Before I learned to break my days and nights into moments and sub-moments, I was a goner. However cautiously, I bought into one official take on reality after another. Coming of age in the McCarthy era, I learned not to trust official stories of any kind, not even my own. The résumé I write in the hope of getting one position won't be the same one I write to land another. Not only do all governments and official institutions lie; we lie unchecked to each another and habitually to ourselves. Lie? Well, let's say we leave out stuff, we make things up. Moreover, once it becomes clear that we do indeed belong to one another, that in fact we are one another's business, then who's fooling whom? I got the picture. Because history is so continuously up for grabs, all of it inevitably gets revised, mangled or scrapped altogether.

Underneath the poetry, underneath the prose, underneath the songs we sing, the ways we live or don't live, a seed-theme sprouts. Its bud-blossom-flower tells us everything. We always are, we always have, we always will be linked. Not just to one another but to every moving moment.

While so-called social networks (Facebook, Twitter, MySpace, Linked, YouTube) monetize our relationships, they may also provide a big glimpse into human connectedness; the countless ways we touch, perceive and need one another in the right-here-right-now. In solitude I set down these thoughts, and yet they don't take on meaning until someone reads or hears or pictures or feels the words.

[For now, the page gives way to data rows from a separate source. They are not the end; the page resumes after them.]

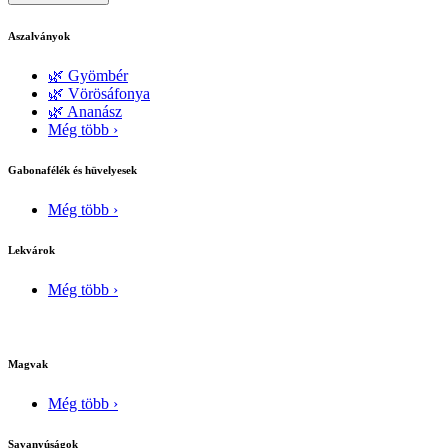
Aszalványok
🌿 Gyömbér
🌿 Vörösáfonya
🌿 Ananász
Még több ›
Gabonafélék és hüvelyesek
Még több ›
Lekvárok
Még több ›
Magvak
Még több ›
Savanyúságok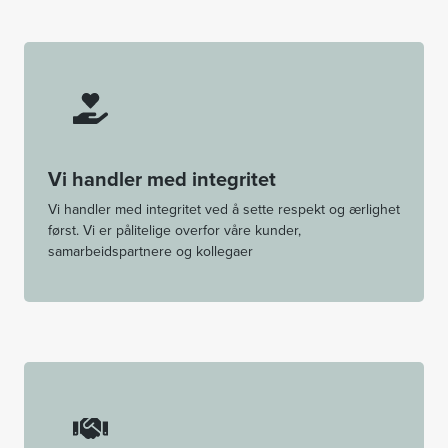
Vi handler med integritet
Vi handler med integritet ved å sette respekt og ærlighet
først. Vi er pålitelige overfor våre kunder,
samarbeidspartnere og kollegaer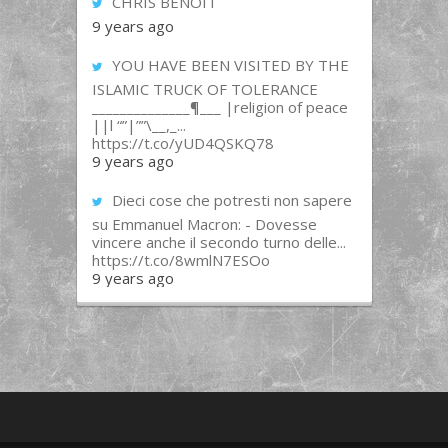
CHRIS BENOIT
9 years ago
YOU HAVE BEEN VISITED BY THE
ISLAMIC TRUCK OF TOLERANCE
______________¶___ |religion of peace
||l “”|””\__,_...
https://t.co/yUD4QSKQ78
9 years ago
Dieci cose che potresti non sapere
su Emmanuel Macron: - Dovesse
vincere anche il secondo turno delle...
https://t.co/8wmlN7ESOo
9 years ago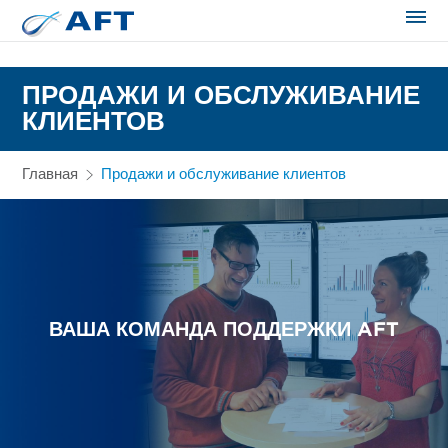
Сортирование и сепарация в пищевой промышленности
ПРОДАЖИ И ОБСЛУЖИВАНИЕ
КЛИЕНТОВ
Главная
Продажи и обслуживание клиентов
ВАША КОМАНДА ПОДДЕРЖКИ AFT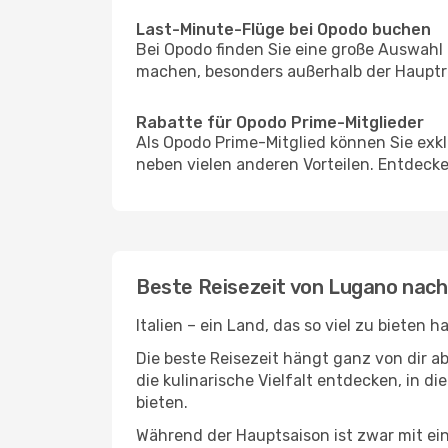
Last-Minute-Flüge bei Opodo buchen
Bei Opodo finden Sie eine große Auswahl
machen, besonders außerhalb der Hauptrei
Rabatte für Opodo Prime-Mitglieder
Als Opodo Prime-Mitglied können Sie exk
neben vielen anderen Vorteilen. Entdecken
Beste Reisezeit von Lugano nach
Italien – ein Land, das so viel zu bieten
Die beste Reisezeit hängt ganz von dir a
die kulinarische Vielfalt entdecken, in 
bieten.
Während der Hauptsaison ist zwar mit e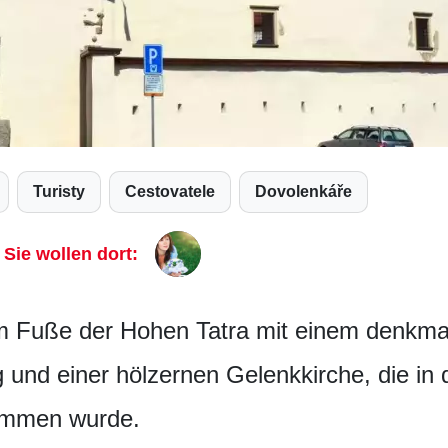
Turisty
Cestovatele
Dovolenkáře
Sie wollen dort:
am Fuße der Hohen Tatra mit einem denkma
g und einer hölzernen Gelenkkirche, die i
ommen wurde.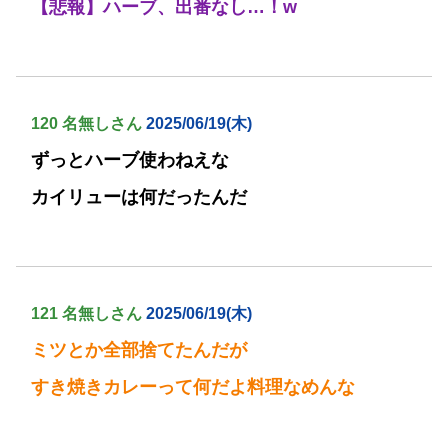
【悲報】ハーブ、出番なし…！w
120 名無しさん
2025/06/19(木)
ずっとハーブ使わねえな
カイリューは何だったんだ
121 名無しさん
2025/06/19(木)
ミツとか全部捨てたんだが
すき焼きカレーって何だよ料理なめんな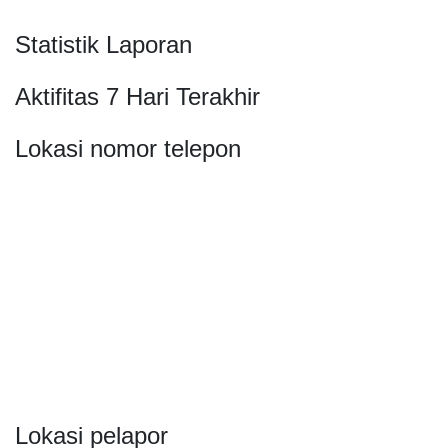
Statistik Laporan
Aktifitas 7 Hari Terakhir
Lokasi nomor telepon
Lokasi pelapor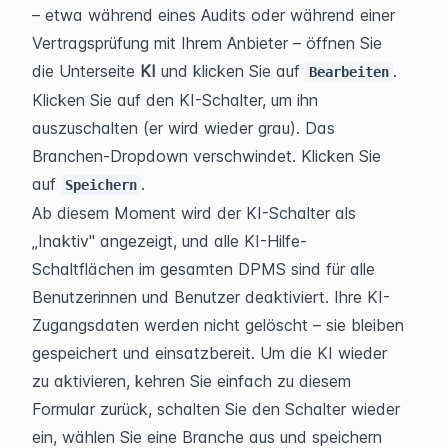
– etwa während eines Audits oder während einer 
Vertragsprüfung mit Ihrem Anbieter – öffnen Sie 
die Unterseite 
KI
 und klicken Sie auf 
. 
Bearbeiten
Klicken Sie auf den KI-Schalter, um ihn 
auszuschalten (er wird wieder grau). Das 
Branchen-Dropdown verschwindet. Klicken Sie 
auf 
.
Speichern
Ab diesem Moment wird der KI-Schalter als 
„Inaktiv" angezeigt, und alle KI-Hilfe-
Schaltflächen im gesamten DPMS sind für alle 
Benutzerinnen und Benutzer deaktiviert. Ihre KI-
Zugangsdaten werden nicht gelöscht – sie bleiben 
gespeichert und einsatzbereit. Um die KI wieder 
zu aktivieren, kehren Sie einfach zu diesem 
Formular zurück, schalten Sie den Schalter wieder 
ein, wählen Sie eine Branche aus und speichern 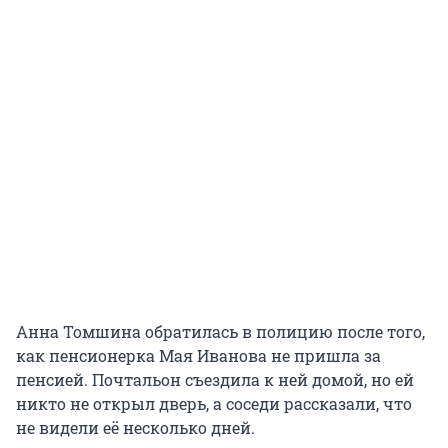
Анна Томшина обратилась в полицию после того,
как пенсионерка Мая Иванова не пришла за
пенсией. Почтальон съездила к ней домой, но ей
никто не открыл дверь, а соседи рассказали, что
не видели её несколько дней.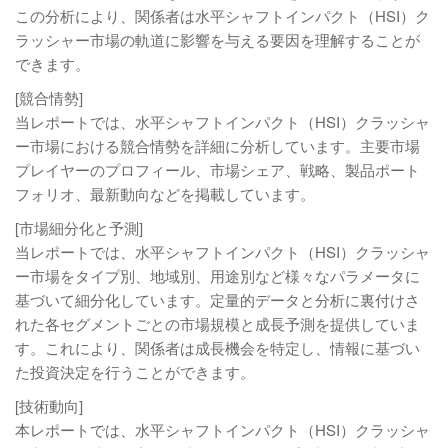
この分析により、関係者は水平シャフトインパクト（HSI）ク
ラッシャー市場の軌道に影響を与える要因を理解することが
できます。
[競合情勢]
当レポートでは、水平シャフトインパクト（HSI）クラッシャ
ー市場における競合情勢を詳細に分析しています。主要市場
プレイヤーのプロフィール、市場シェア、戦略、製品ポート
フォリオ、最新動向などを掲載しています。
[市場細分化と予測]
当レポートでは、水平シャフトインパクト（HSI）クラッシャ
ー市場をタイプ別、地域別、用途別など様々なパラメータに
基づいて細分化しています。定量的データと分析に裏付けさ
れた各セグメントごとの市場規模と成長予測を提供していま
す。これにより、関係者は成長機会を特定し、情報に基づい
た投資決定を行うことができます。
[技術動向]
本レポートでは、水平シャフトインパクト（HSI）クラッシャ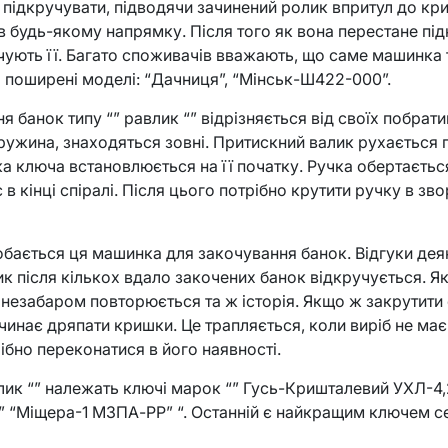
 підкручувати, підводячи зачинений ролик впритул до кр
 будь-якому напрямку. Після того як вона перестане під
учують її. Багато споживачів вважають, що саме машинка 
 поширені моделі: “Дачниця”, “Мінськ-Ш422-000”.
банок типу “” равлик “” відрізняється від своїх побратим
ружина, знаходяться зовні. Притискний валик рухається п
а ключа встановлюється на її початку. Ручка обертаєть
 в кінці спіралі. Після цього потрібно крутити ручку в зво
бається ця машинка для закочування банок. Відгуки дея
ик після кількох вдало закочених банок відкручується. Я
 незабаром повторюється та ж історія. Якщо ж закрутити
очинає дряпати кришки. Це трапляється, коли виріб не має
рібно переконатися в його наявності.
лик “” належать ключі марок “” Гусь-Кришталевий УХЛ-4,
“,” “Міщера-1 МЗПА-РР” “. Останній є найкращим ключем се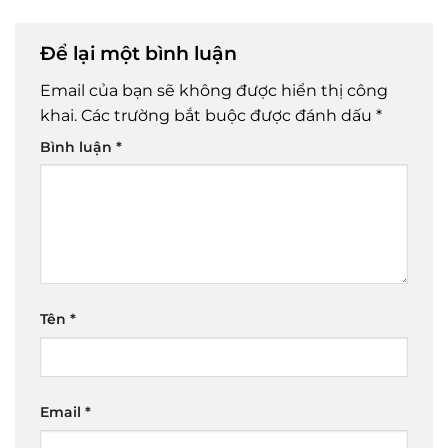
Để lại một bình luận
Email của bạn sẽ không được hiển thị công
khai.
Các trường bắt buộc được đánh dấu
*
Bình luận
*
Tên
*
Email
*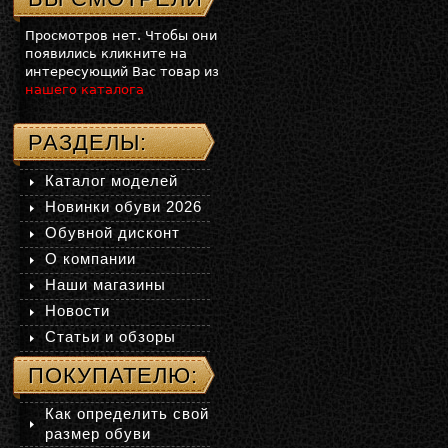
Просмотров нет. Чтобы они
появились кликните на
интересующий Вас товар из
нашего каталога
РАЗДЕЛЫ:
Каталог моделей
Новинки обуви 2026
Обувной дисконт
О компании
Наши магазины
Новости
Статьи и обзоры
ПОКУПАТЕЛЮ:
Как определить свой
размер обуви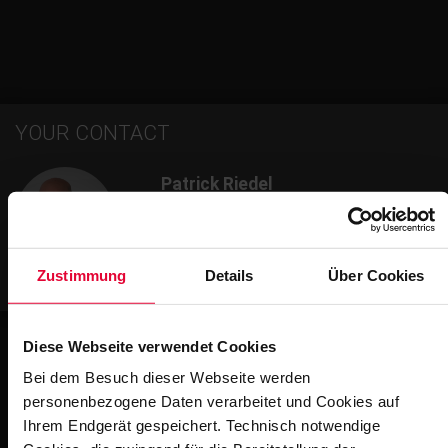
YOUR CONTACT
Patrick Riedel
Project manager
+49 2623 600-197
patrick.riedel@steuler.de
Zustimmung
Details
Über Cookies
Diese Webseite verwendet Cookies
Bei dem Besuch dieser Webseite werden
personenbezogene Daten verarbeitet und Cookies auf
Impressions
Ihrem Endgerät gespeichert. Technisch notwendige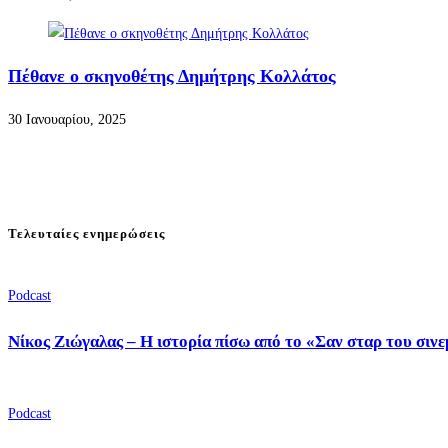
Πέθανε ο σκηνοθέτης Δημήτρης Κολλάτος
30 Ιανουαρίου, 2025
Τελευταίες ενημερώσεις
Podcast
Νίκος Ζιώγαλας – Η ιστορία πίσω από το «Σαν σταρ του σιν
Podcast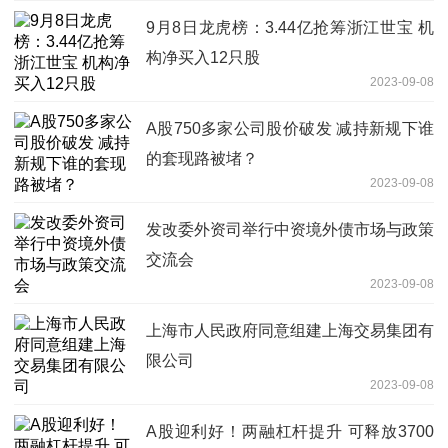
9月8日龙虎榜：3.44亿抢筹浙江世宝 机
构净买入12只股
2023-09-08
A股750多家公司股价破发 减持新规下谁
的套现路被堵？
2023-09-08
发改委外资司举行中资境外债市场与政策
交流会
2023-09-08
上海市人民政府同意组建上海交易集团有
限公司
2023-09-08
A股迎利好！两融杠杆提升 可释放3700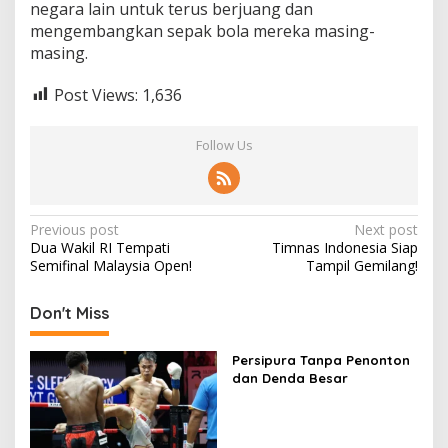
negara lain untuk terus berjuang dan
mengembangkan sepak bola mereka masing-
masing.
Post Views:
1,636
Follow Us
Post
Previous post
Next post
Dua Wakil RI Tempati
Timnas Indonesia Siap
navigation
Semifinal Malaysia Open!
Tampil Gemilang!
Don't Miss
Persipura Tanpa Penonton
dan Denda Besar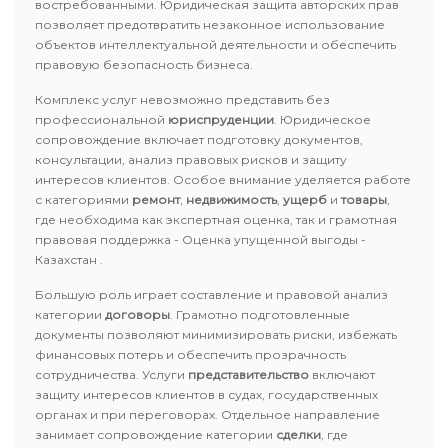
востребованными. Юридическая защита авторских прав
позволяет предотвратить незаконное использование
объектов интеллектуальной деятельности и обеспечить
правовую безопасность бизнеса.
Комплекс услуг невозможно представить без
профессиональной
юриспруденции
. Юридическое
сопровождение включает подготовку документов,
консультации, анализ правовых рисков и защиту
интересов клиентов. Особое внимание уделяется работе
с категориями
ремонт
,
недвижимость
,
ущерб
и
товары
,
где необходима как экспертная оценка, так и грамотная
правовая поддержка - Оценка упущенной выгоды -
Казахстан .
Большую роль играет составление и правовой анализ
категории
договоры
. Грамотно подготовленные
документы позволяют минимизировать риски, избежать
финансовых потерь и обеспечить прозрачность
сотрудничества. Услуги
представительство
включают
защиту интересов клиентов в судах, государственных
органах и при переговорах. Отдельное направление
занимает сопровождение категории
сделки
, где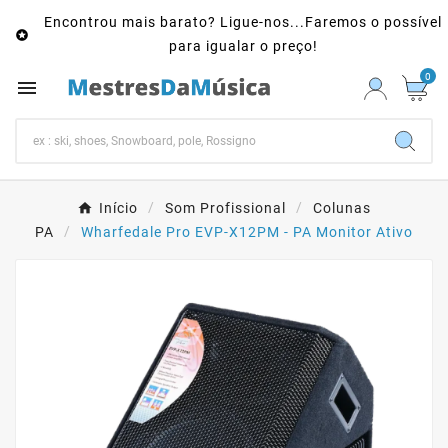
Encontrou mais barato? Ligue-nos...Faremos o possível

para igualar o preço!
0

Início
Som Profissional
Colunas
PA
Wharfedale Pro EVP-X12PM - PA Monitor Ativo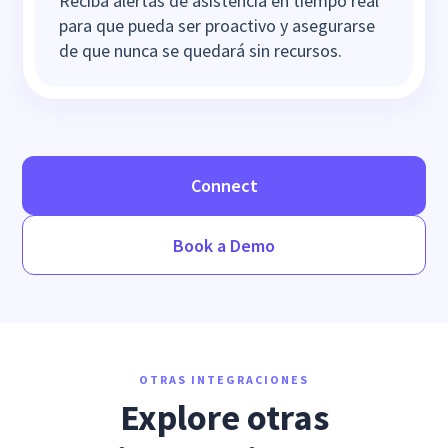
Reciba alertas de asistencia en tiempo real
para que pueda ser proactivo y asegurarse
de que nunca se quedará sin recursos.
Connect
Book a Demo
OTRAS INTEGRACIONES
Explore otras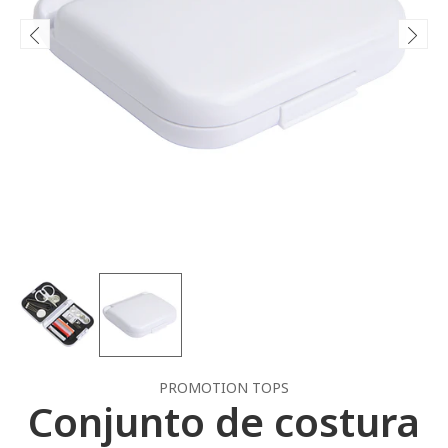
PROMOTION TOPS
Conjunto de costura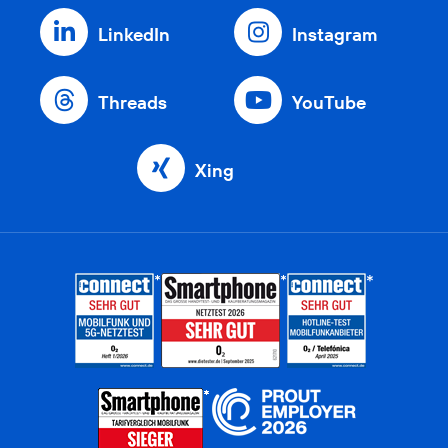
LinkedIn
Instagram
Threads
YouTube
Xing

When I play music from an MP3 or a compact disk or vinyl source, I've taught myself to remember that the musician-performers on the recording (and the composers, arrangers, technicians) are themselves an extension of my infinite social family. Every bite, every swallow that lets me remember we’re largely water – former fish, really. A peaceful, hope-sure comfort. The seas, the rivers, lakes, the streams and ponds, the waterfalls, the rain and fog that feed, connect and resurrect us –

Ahhhhhh!

Breathe out, breathe in and out and feel for yourself how, like Earth, you’ve been around more than a little bit of forever, long enough to understand or at least harbor some ideas about simultaneity and omnipresence. To reject the big lie that cries we must war against or hate ourselves leaves room to reclaim and make room for the grand truth: We are all looking at and performing for one another on the same screen.